Our bodies fail us as does fate. We can’t pray our way out of it — although it is a comfort for many — and we can’t explain away cancer or kidney disease or no heartbeats. More so than not, life and death are unexplainable There is simply nothing we can do to make great things happen to people who deserve it.
The tragedy of life is that we all want and believe in tomorrow, yet it’s a comedy of errors to guarantee the unknown.
This is the season of hope, but not in the shopping mall kind of way: we can’t wrap it in a bow at a deep discount or download an app. It’s the time when we gather and think of a fictional man chained to his greed providing a feast for a family that had so little. Or, letting a shoulder be enough for a friend or for remembering a man that turned into a father that never left his small town, but gave me — and so many others — an example without fanfare.

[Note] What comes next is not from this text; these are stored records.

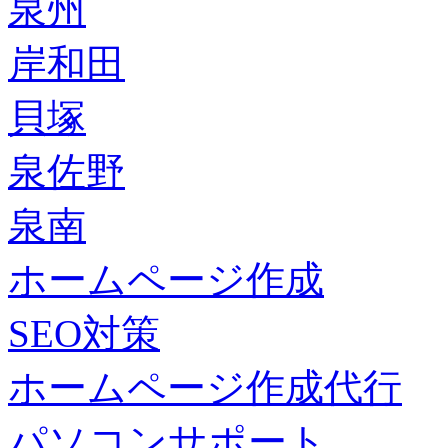
泉州
岸和田
貝塚
泉佐野
泉南
ホームページ作成
SEO対策
ホームページ作成代行
パソコンサポート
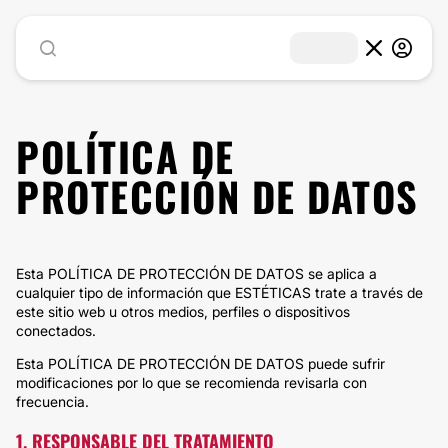
POLÍTICA DE
PROTECCIÓN DE DATOS
Esta POLÍTICA DE PROTECCIÓN DE DATOS se aplica a
cualquier tipo de información que ESTÉTICAS trate a través de
este sitio web u otros medios, perfiles o dispositivos
conectados.
Esta POLÍTICA DE PROTECCIÓN DE DATOS puede sufrir
modificaciones por lo que se recomienda revisarla con
frecuencia.
1. RESPONSABLE DEL TRATAMIENTO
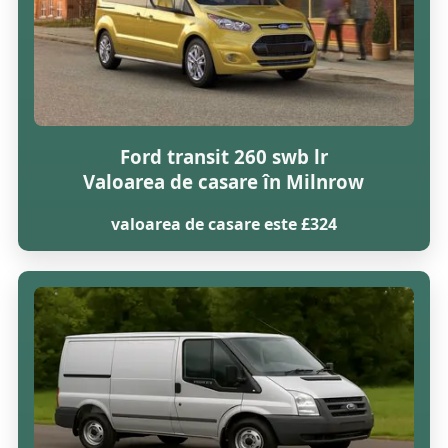
Ford transit 260 swb lr
Valoarea de casare în Milnrow
valoarea de casare este £324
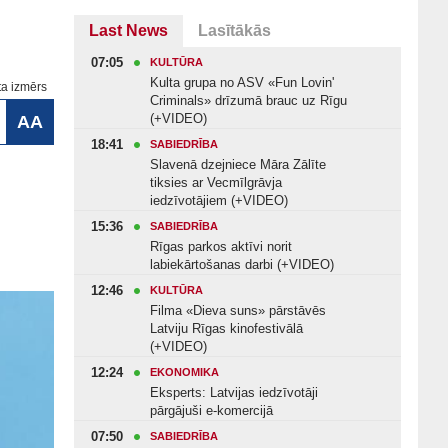
Last News
Lasītākās
07:05
KULTŪRA
Kulta grupa no ASV «Fun Lovin'
ta izmērs
Criminals» drīzumā brauc uz Rīgu
(+VIDEO)
AA
18:41
SABIEDRĪBA
Slavenā dzejniece Māra Zālīte
tiksies ar Vecmīlgrāvja
iedzīvotājiem (+VIDEO)
15:36
SABIEDRĪBA
Rīgas parkos aktīvi norit
labiekārtošanas darbi (+VIDEO)
12:46
KULTŪRA
Filma «Dieva suns» pārstāvēs
Latviju Rīgas kinofestivālā
(+VIDEO)
12:24
EKONOMIKA
Eksperts: Latvijas iedzīvotāji
pārgājuši e-komercijā
07:50
SABIEDRĪBA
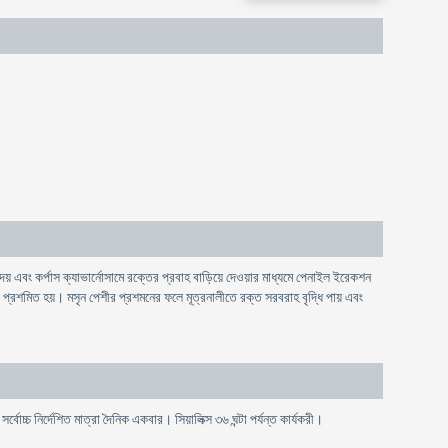
 কর্পাস ক্যাভার্নোসামে রক্তের প্রবাহ বাড়িয়ে দেওয়ার মাধ্যমে পেনাইল ইরেকশন
রশমিত হয়। মসৃন পেশীর প্রশমনের ফলে মূত্রনালীতে রক্ত সরবরাহ বৃদ্ধি পায় এবং
বোচ্চ নির্দেশিত মাত্রা দৈনিক একবার। সিয়ালিক্স ৩৬ ঘন্টা পর্যন্ত কার্যকরী।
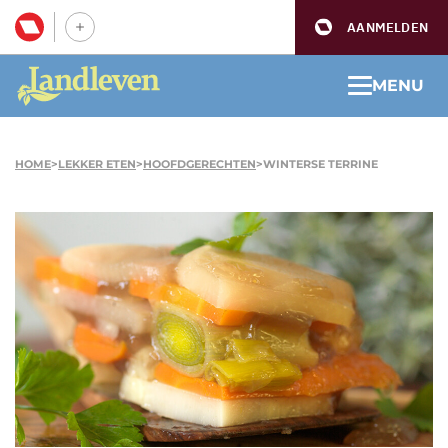
AANMELDEN
MENU
HOME
>
LEKKER ETEN
>
HOOFDGERECHTEN
>
WINTERSE TERRINE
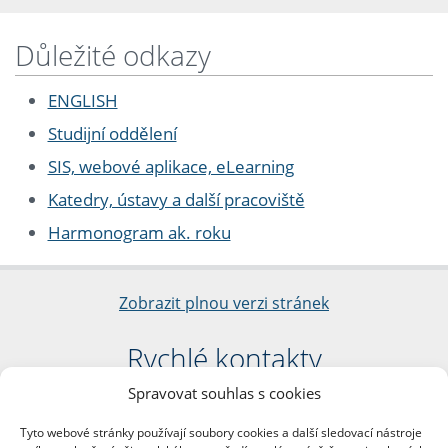
Důležité odkazy
ENGLISH
Studijní oddělení
SIS, webové aplikace, eLearning
Katedry, ústavy a další pracoviště
Harmonogram ak. roku
Zobrazit plnou verzi stránek
Rychlé kontakty
Spravovat souhlas s cookies
Filozofická fakulta
Univerzita Karlova
Tyto webové stránky používají soubory cookies a další sledovací nástroje
nám. Jana Palacha 1/2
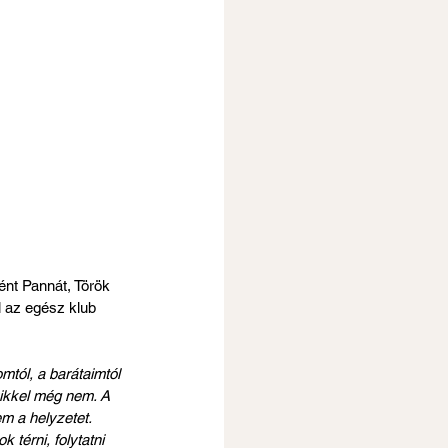
nt Pannát, Török 
 az egész klub 
tól, a barátaimtól 
kikkel még nem. A 
m a helyzetet. 
térni, folytatni 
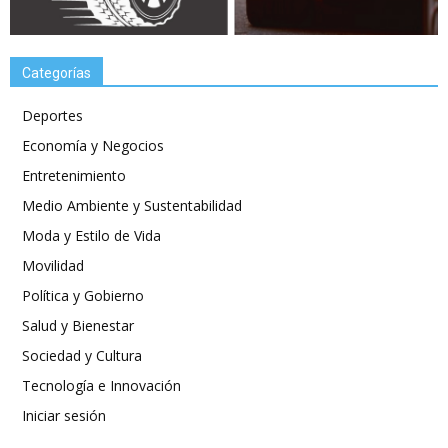
Categorías
Deportes
Economía y Negocios
Entretenimiento
Medio Ambiente y Sustentabilidad
Moda y Estilo de Vida
Movilidad
Política y Gobierno
Salud y Bienestar
Sociedad y Cultura
Tecnología e Innovación
Iniciar sesión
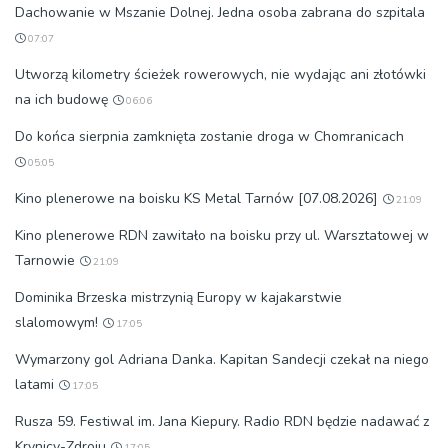
Dachowanie w Mszanie Dolnej. Jedna osoba zabrana do szpitala
07:07
Utworzą kilometry ścieżek rowerowych, nie wydając ani złotówki
na ich budowę
06:06
Do końca sierpnia zamknięta zostanie droga w Chomranicach
05:05
Kino plenerowe na boisku KS Metal Tarnów [07.08.2026]
21:09
Kino plenerowe RDN zawitało na boisku przy ul. Warsztatowej w
Tarnowie
21:09
Dominika Brzeska mistrzynią Europy w kajakarstwie
slalomowym!
17:05
Wymarzony gol Adriana Danka. Kapitan Sandecji czekał na niego
latami
17:05
Rusza 59. Festiwal im. Jana Kiepury. Radio RDN będzie nadawać z
Krynicy-Zdroju
17:05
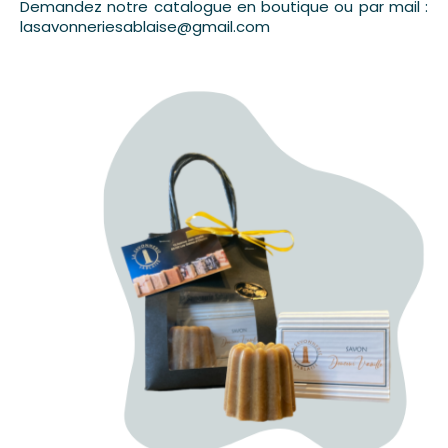
Demandez notre catalogue en boutique ou par mail :
lasavonneriesablaise@gmail.com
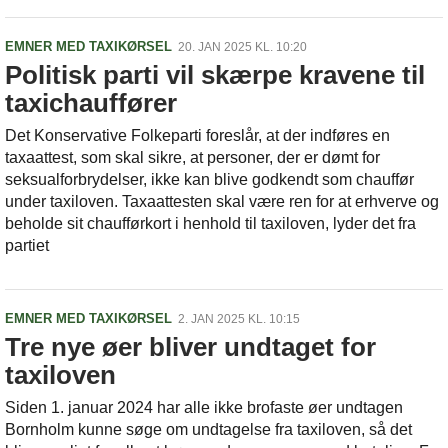
EMNER MED TAXIKØRSEL
20. JAN 2025 KL. 10:20
Politisk parti vil skærpe kravene til
taxichauffører
Det Konservative Folkeparti foreslår, at der indføres en
taxaattest, som skal sikre, at personer, der er dømt for
seksualforbrydelser, ikke kan blive godkendt som chauffør
under taxiloven. Taxaattesten skal være ren for at erhverve og
beholde sit chaufførkort i henhold til taxiloven, lyder det fra
partiet
EMNER MED TAXIKØRSEL
2. JAN 2025 KL. 10:15
Tre nye øer bliver undtaget for
taxiloven
Siden 1. januar 2024 har alle ikke brofaste øer undtagen
Bornholm kunne søge om undtagelse fra taxiloven, så det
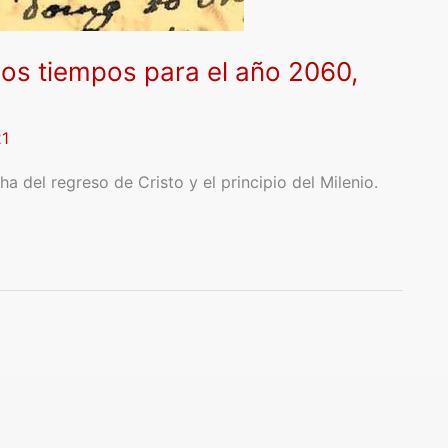
 los tiempos para el año 2060,
21
 del regreso de Cristo y el principio del Milenio.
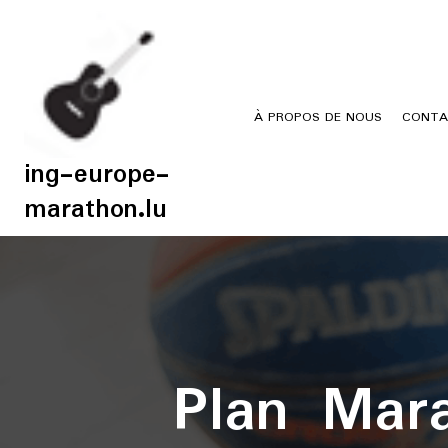
Skip
to
content
À PROPOS DE NOUS
CONTA
ing-europe-
marathon.lu
Plan Mar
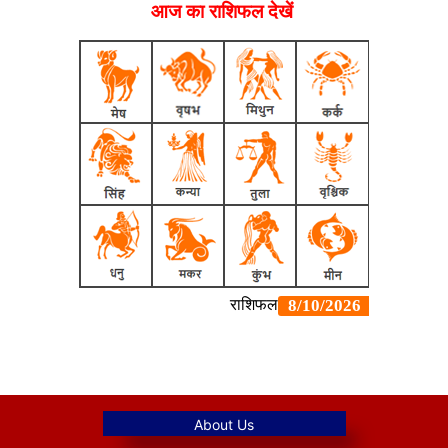
आज का राशिफल देखें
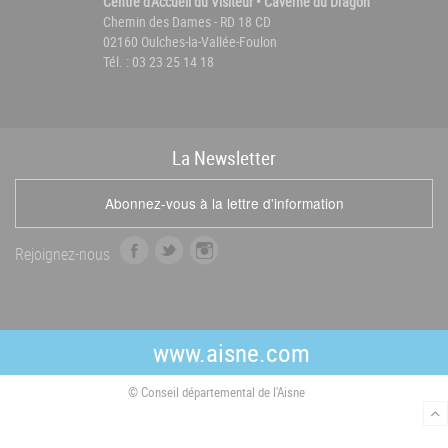
Centre d'Accueil du Visiteur • Caverne du Dragon
Chemin des Dames - RD 18 CD
02160 Oulches-la-Vallée-Foulon
Tél. : 03 23 25 14 18
La
News
letter
Abonnez-vous à la lettre d'information
f
t
i
Rejoignez-nous
a
w
n
c
i
s
e
t
t
b
t
a
www.aisne.com
o
e
g
o
r
r
© Conseil départemental de l'Aisne
k
a
m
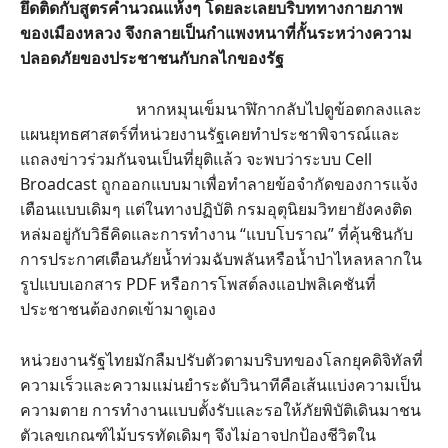
ยึดติดกับสูตรคำนวณแห้งๆ โดยละเลยบริบททางกายภาพ
ของเมืองหลวง จึงกลายเป็นกำแพงหนาที่กั้นระหว่างความ
ปลอดภัยของประชาชนกับกลไกของรัฐ
หากหมุนเข็มนาฬิกากลับไปดูข้อตกลงและ
แผนยุทธศาสตร์ที่หน่วยงานรัฐเคยทำประชาพิจารณ์และ
แถลงข่าวร่วมกันจนเป็นที่ยุติแล้ว จะพบว่าระบบ Cell
Broadcast ถูกออกแบบมาเพื่อทำลายข้อจำกัดของการแจ้ง
เตือนแบบเดิมๆ แต่ในทางปฏิบัติ กรมอุตุนิยมวิทยายังคงติด
หล่มอยู่กับวิธีคิดและการทำงาน “แบบโบราณ” ที่คุ้นชินกับ
การประกาศเตือนภัยน้ำท่วมฉับพลันหรือน้ำป่าไหลหลากใน
รูปแบบเอกสาร PDF หรือการโพสต์ลงแอปพลิเคชันที่
ประชาชนต้องกดเข้ามาดูเอง
หน่วยงานรัฐไทยมักลืมปรับตัวตามบริบทของโลกยุคดิจิทัลที่
ความเร็วและความแม่นยำระดับวินาทีคือเส้นแบ่งความเป็น
ความตาย การทำงานแบบตั้งรับและรอให้ภัยพิบัติเดินมาชน
ตัวเลขเกณฑ์ไม้บรรทัดเดิมๆ จึงไม่อาจปกป้องชีวิตใน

Bad things do happen to good people, but we’re the ones that provide hope.



Word. December can be a bitch and Life is as cruel as it is beautiful.
devastated for your/our friend. it seems so impossible to say goodbye to such a beautiful dream. it just sucks. hard.
and I know that man. he was my dad too. dead a week before his 50th birthday when I was 16 — 27 years ago today, in fact. how strange I should stumble upon your words today, which I read in the reflection of the candle I light for him every year.